Zum Internationalen Frauentag stellen Stadtverband und Stadtratsfraktion von BÜNDNIS 90/DIE GRÜNEN Augsburg die Sicherheit von Frauen - auch und vor allem während der Corona-Pandemie - in den Mittelpunkt. Viele Daten weisen darauf hin, dass Frauen während der Lockdown-Phasen mehr Gewalt erfahren haben, als schon vor der Pandemie. Die unsichere Gesamtlage und wachsende wirtschaftliche Unsicherheit lassen in vielen Familien und Partnerschaften die Gewaltbereitschaft steigen. Durch die Ausgangs- und Kontaktbeschränkungen können Frauen sich zudem schlechter Hilfe holen. Auch in Augsburg ist die Zahl der angezeigten Fälle von Gewalt gegen Frauen in den vergangenen Jahren konstant gestiegen - und die Dunkelziffer liegt womöglich bei über 90 Prozent.

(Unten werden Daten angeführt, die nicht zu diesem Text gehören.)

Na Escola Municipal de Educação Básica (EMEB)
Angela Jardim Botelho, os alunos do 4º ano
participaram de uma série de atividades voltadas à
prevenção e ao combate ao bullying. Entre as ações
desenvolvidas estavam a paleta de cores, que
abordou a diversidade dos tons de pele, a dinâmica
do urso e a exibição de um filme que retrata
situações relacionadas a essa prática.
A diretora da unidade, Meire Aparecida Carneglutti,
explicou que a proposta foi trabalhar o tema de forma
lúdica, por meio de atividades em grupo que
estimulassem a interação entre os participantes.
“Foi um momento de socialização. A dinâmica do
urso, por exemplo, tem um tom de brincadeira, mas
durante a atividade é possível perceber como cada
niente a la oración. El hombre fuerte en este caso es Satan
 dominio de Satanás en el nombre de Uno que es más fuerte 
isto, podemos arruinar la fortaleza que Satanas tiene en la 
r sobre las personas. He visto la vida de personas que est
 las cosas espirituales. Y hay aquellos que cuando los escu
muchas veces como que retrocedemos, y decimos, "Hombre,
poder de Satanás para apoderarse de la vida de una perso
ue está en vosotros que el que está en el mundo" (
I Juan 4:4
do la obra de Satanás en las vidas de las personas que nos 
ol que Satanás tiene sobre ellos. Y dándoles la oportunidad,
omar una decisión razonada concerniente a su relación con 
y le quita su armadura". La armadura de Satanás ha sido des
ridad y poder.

Ein sicherer Zufluchtsort sind Frauenhäuser - sie sind jedoch notorisch überbelegt. Auch spezielle Unterkünfte für z.B. wohnungslose Frauen sind seit Beginn der Pandemie besonders nachgefragt. Verena von Mutius-Bartholy, Vorsitzende der GRÜNEN Fraktion erklärt: “Das Übergangswohnheim Casa Donna in Pfersee ist für manche Personen zur Dauereinrichtung geworden. Solche Hilfsangebote zum Schutz von Frauen müssen stärker gefördert werden. Wir werden überprüfen, welche Angebote von kommunaler Seite dringend eine Weiterentwicklung und zusätzliche Unterstützung benötigen.”

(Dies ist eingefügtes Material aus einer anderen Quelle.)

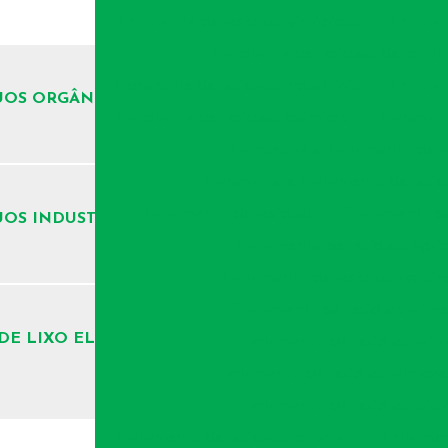
Transporte de resíduos biológicos
Transpor
Transporte de resíduos de constr
Transporte de resíduos industriais
Transpor
UOS ORGÂNICOS
Transporte de resíduos químicos
Transport
Transporte e tratamento de r
Transporte e tratamento de resíd
Tratamento de resíduos
Tratamento de
OS INDUSTRIAIS
Tratamento de resíduos agric
Tratamento de resíduos agroind
Tratamento de resíduos alime
 DE LIXO ELETRÔNICO
Tratamento de resíduos ali
Tratamento de resíduos armaz
Tratamento de resíduos biol
Tratamento de resíduos carbono
Tratament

Auch im öffentlichen Raum erfahren Frauen in ihrem Alltag sprachliche und körperliche Gewalt. Mehrfach marginalisierte Gruppen wie People of Colour, Transpersonen und behinderte Frauen sind davon noch einmal stärker betroffen. Die sozialen Medien sind dabei ein Katalysator, denn in der (vermeintlichen) Anonymität fühlen sich die Täter*innen sicher. Sophia Winiger, Sprecherin des GRÜNEN Stadtverbandes, betont: “Bodyshaming, Stalking und sexistische Beleidigungen sind in den sozialen Netzwerken leider an der Tagesordnung. Und sie bleiben viel zu oft ungeahndet. Dadurch sinkt auch in der realen Welt die Hemmschwelle für Gewalt an Frauen. Wir brauchen Aufklärungsarbeit und bessere Beratungsstellen, damit sexistisches Verhalten im Netz konsequent zur Anzeige gebracht wird.”

Dass Frauen auch durch Sprache, z.B. den generellen Einsatz der männlichen Form, in den Hintergrund gedrückt werden, wird oft vergessen. “Deshalb freuen wir uns besonders, dass der Bundestag mit einem Beschluss in der vergangenen Woche gendergerechte Sprache in Anträgen und Gesetzesentwürfen erlaubt. Wir setzen uns dafür ein, dass dies auch in Augsburg stärker zum Thema wird”, so die frauenpolitische Sprecherin und stellvertretende Fraktionsvorsitzende der GRÜNEN, Franziska Wörz.